• [Objective]: Count the lines in the entries below that contain the word "order", and reply with that number alone.

• [Given information]:
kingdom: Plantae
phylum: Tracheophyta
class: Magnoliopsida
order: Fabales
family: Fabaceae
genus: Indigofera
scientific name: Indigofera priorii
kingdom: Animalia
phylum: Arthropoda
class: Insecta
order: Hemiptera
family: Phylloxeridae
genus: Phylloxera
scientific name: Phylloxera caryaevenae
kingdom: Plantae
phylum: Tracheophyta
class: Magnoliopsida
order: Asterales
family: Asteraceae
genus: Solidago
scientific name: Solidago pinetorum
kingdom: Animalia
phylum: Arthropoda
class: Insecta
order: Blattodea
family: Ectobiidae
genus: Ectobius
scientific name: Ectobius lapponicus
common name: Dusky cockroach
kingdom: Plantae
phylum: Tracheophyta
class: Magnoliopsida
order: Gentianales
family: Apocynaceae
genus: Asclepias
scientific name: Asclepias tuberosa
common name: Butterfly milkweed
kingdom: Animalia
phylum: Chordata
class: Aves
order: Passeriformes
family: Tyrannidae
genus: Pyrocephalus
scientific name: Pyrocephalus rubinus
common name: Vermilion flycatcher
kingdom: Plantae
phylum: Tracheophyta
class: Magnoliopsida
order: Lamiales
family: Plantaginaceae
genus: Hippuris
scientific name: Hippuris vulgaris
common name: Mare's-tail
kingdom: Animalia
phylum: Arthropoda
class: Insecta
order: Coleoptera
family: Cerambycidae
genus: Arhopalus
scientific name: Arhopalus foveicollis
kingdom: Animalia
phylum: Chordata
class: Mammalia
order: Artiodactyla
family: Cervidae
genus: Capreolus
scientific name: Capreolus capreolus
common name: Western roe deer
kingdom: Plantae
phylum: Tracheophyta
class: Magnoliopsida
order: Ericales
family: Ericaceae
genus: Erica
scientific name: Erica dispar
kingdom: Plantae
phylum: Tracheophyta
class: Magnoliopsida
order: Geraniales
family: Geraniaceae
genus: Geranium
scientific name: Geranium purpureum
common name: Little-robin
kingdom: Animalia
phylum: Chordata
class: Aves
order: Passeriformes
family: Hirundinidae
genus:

• [Response below]: 12